«Домом» оказался особняк в испанском стиле, приютившийся на Малхолланд-драйв; оттуда открывался вид на долину Сан-Фернандо. К дому прилагались маленькая симпатичная лужайка перед окнами и аккуратный, ухоженный задний двор. Двери в особняке оказались стеклянными, раздвижными: ощущение, что живешь прямо среди кактусов. На первом этаже – огромная гостиная, столовая, комната отдыха и кухня с устроенным прямо за ней кинозалом. На втором – три большие спальни. Стены и потолок в главной спальне были вручную расписаны в цвета заката: их оттенки точь-в-точь совпадали с теми, что появлялись на экране в фильме «Алиса здесь больше не живет». Особняк мне понравился. Хотелось только добавить розарий перед окнами и яркие цветные клумбы по периметру двора.

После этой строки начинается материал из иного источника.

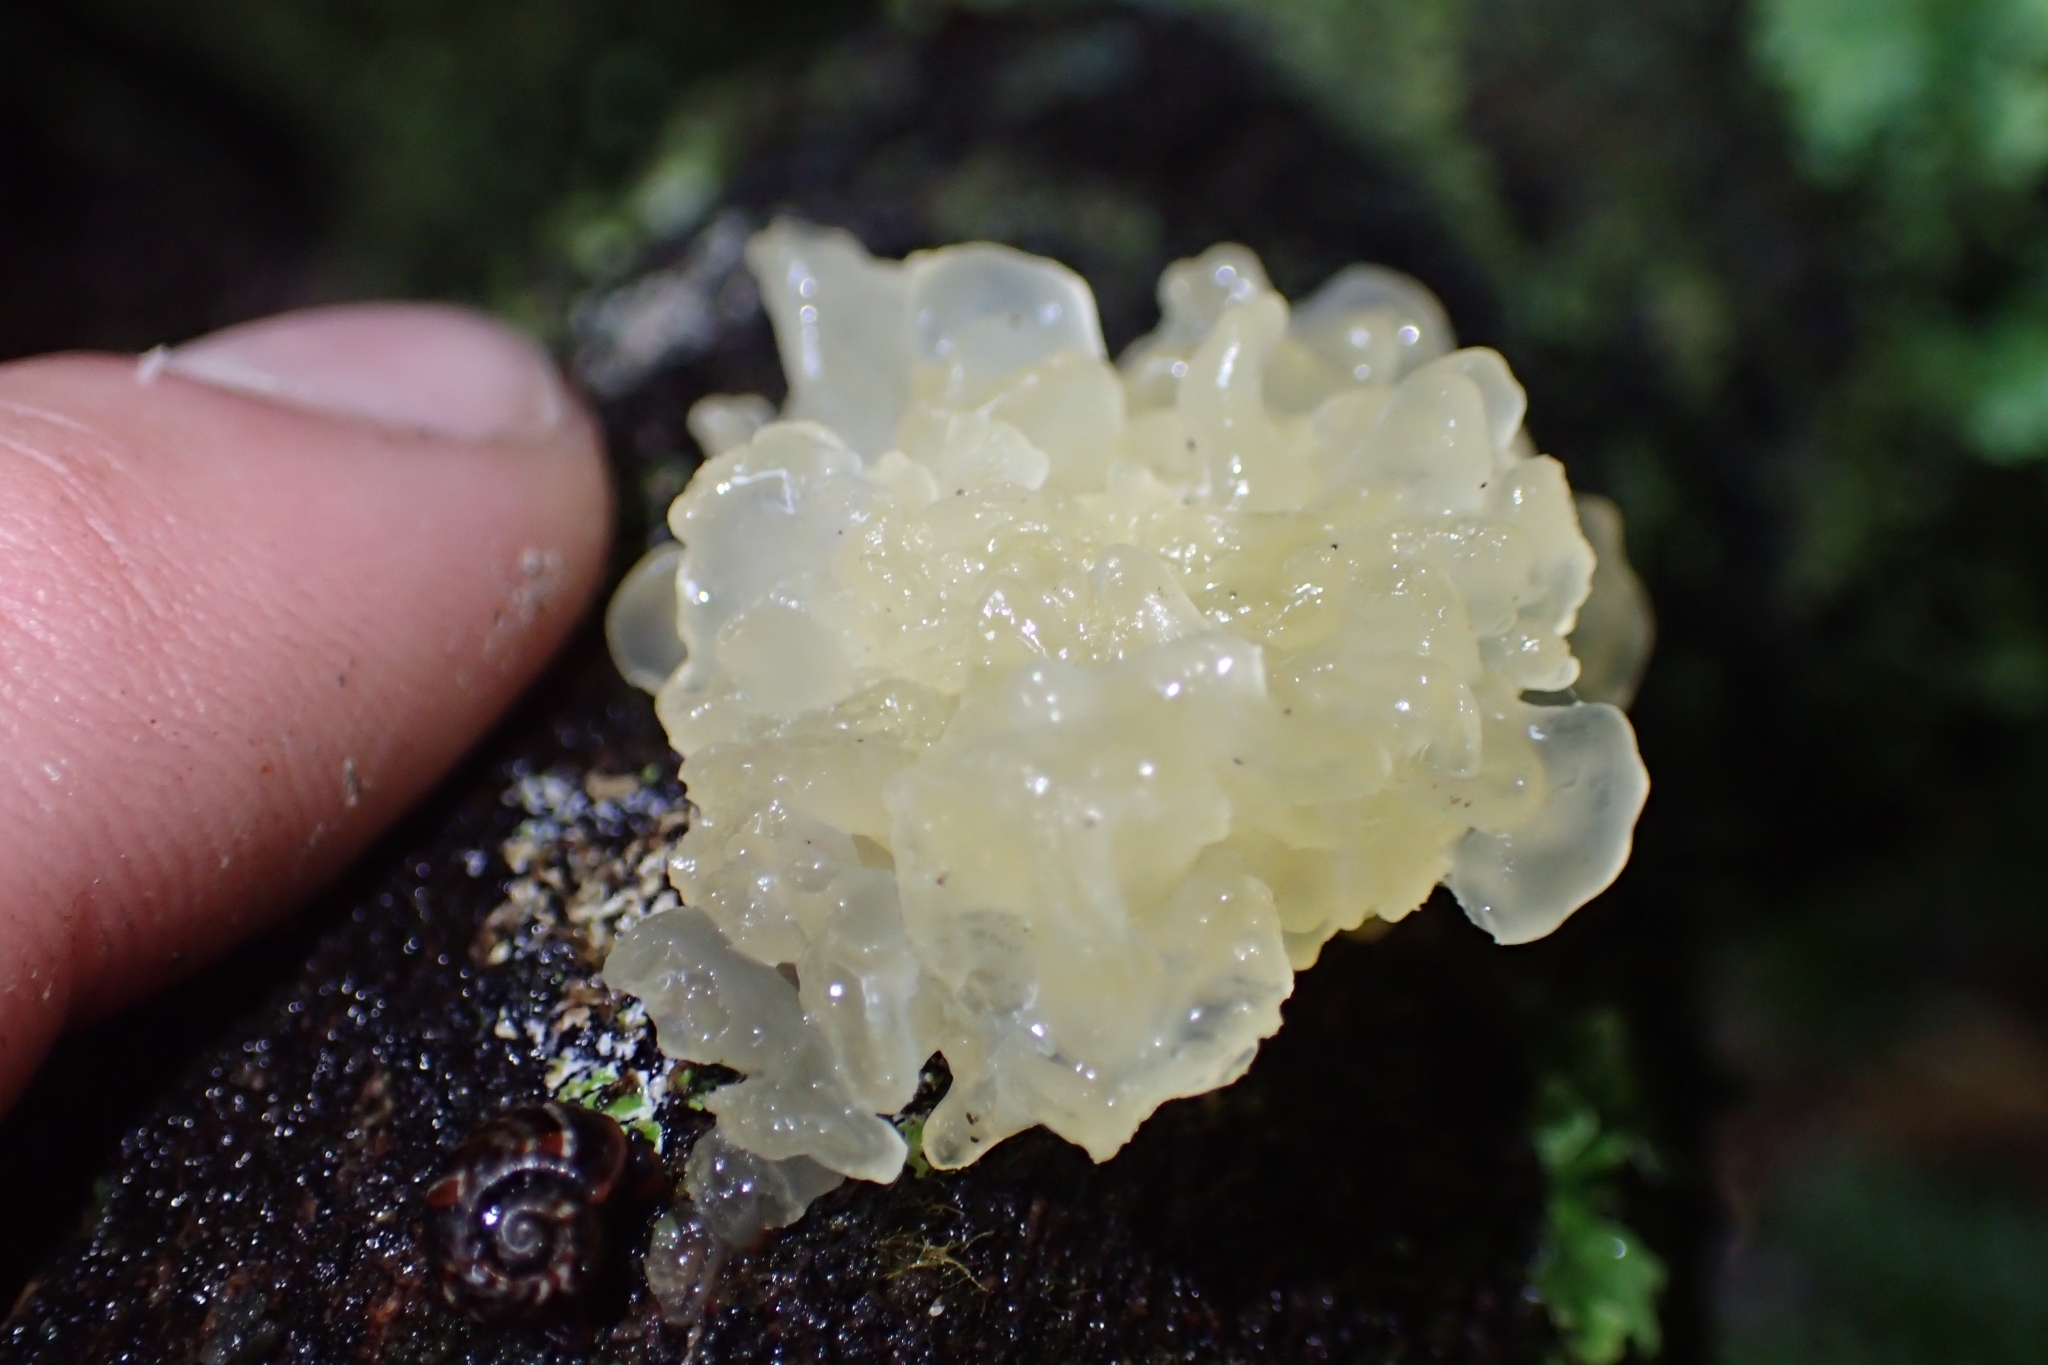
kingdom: Fungi
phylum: Basidiomycota
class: Tremellomycetes
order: Tremellales
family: Tremellaceae
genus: Tremella
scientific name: Tremella fuciformis
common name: Snow fungus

«Таксиста» снимали в Нью-Йорке, но монтаж и остальной постпродакшн делали в Бербанке. По утрам Мартин вскакивал и уезжал на студию, где и пропадал в монтажной почти весь день. Я оставалась дома и писала, глядя на долину, раскинувшуюся за стеклянными дверьми. Своей машины у меня не было, а у Мартина, кроме «лотуса», в гараже стоял только винтажный «корвет», довольно сложный в управлении. Ездить на нем я опасалась и поэтому, по сути, оказалась взаперти. Мне больше ничего не оставалось делать, кроме как писать.

«Джулия, тебе нужно время, чтобы привыкнуть», – успокаивала я себя, но притерпеться к долгим дням в пустом доме что-то никак не получалось. Кроме всего прочего, мне пришлось столкнуться с тем, чего я никак не ожидала. Мартину не нравилось, когда я встречалась со старыми приятелями – многие из которых были мужчинами. Так уж сложилось, что в Лос-Анджелесе у меня было не очень много друзей, а среди тех, кто имелся, в основном оказались писатели и журналисты, бывшие коллеги по Rolling Stone – почти сплошь плохие мальчики, признаю. Обедая с кем-то из этой компании, я неизменно позволяла себе выпить. Мартина это не устраивало. Его беспокоило мое беспечное отношение к алкоголю. Когда мы еще жили в Нью-Йорке, он пытался ограничивать меня, позволяя выпить только один бокал вина за ужином. Вскоре я поняла, что только дразню себя этим: после одного-единственного бокала всегда хотелось еще и еще. Порой я выпивала украдкой – приходила ужинать раньше Мартина и успевала быстро опустошить бокал-другой, прежде чем появлялся Скорсезе и можно было заказать себе «официальный» напиток.

Мне было стыдно за собственное лукавство, и одновременно я бунтовала против установленных «квот». Один бокал белого вина – это просто мизер; да и, в конце концов, кто такой этот Мартин, чтобы указывать мне, пить или не пить? Когда мы познакомились, я уже выпивала. Тогда никто бы не назвал меня алкоголичкой, но позже Мартин как-то признался: посмотрев «Острие бритвы», он всерьез испугался за меня – из-за того, что я очень много пью. Для героини того фильма выпивка оказалась смертельной. Я же по-прежнему воспринимала алкоголь как нечто совершенно нормальное, как часть писательской жизни. Я курила, я пила, я ругалась. Все это было частью моего образа «крутой девчонки». Лилиан Хеллман пила. Дороти Паркер тоже. Да, господи, немного алкоголя еще никому не вредило… но то «немного», а я уже давно перешагнула эту черту.

По мнению Мартина, если кто мне и был нужен, так это парочка понимающих подружек, которым можно было бы довериться. С этой мыслью он познакомил меня с астрологом Дитой Салливан. Она быстро набросала несколько астрологических схем – посмотреть, насколько мы с Мартином совместимы, и заявила: да вы просто созданы друг для друга! Перспективы у нас были чрезвычайно благоприятные. Лучащаяся оптимизмом Дита быстро стала близкой моей подругой. В отличие от меня, она не пила, и одно ее присутствие рядом часто усмиряло мою жажду алкоголя, по крайней мере на какое-то время. С точки зрения Диты и астрологии мой переезд в Лос-Анджелес и отношения с Мартином были предопределены «возвращением Сатурна». Так сложились звезды! Все должно было начаться заново.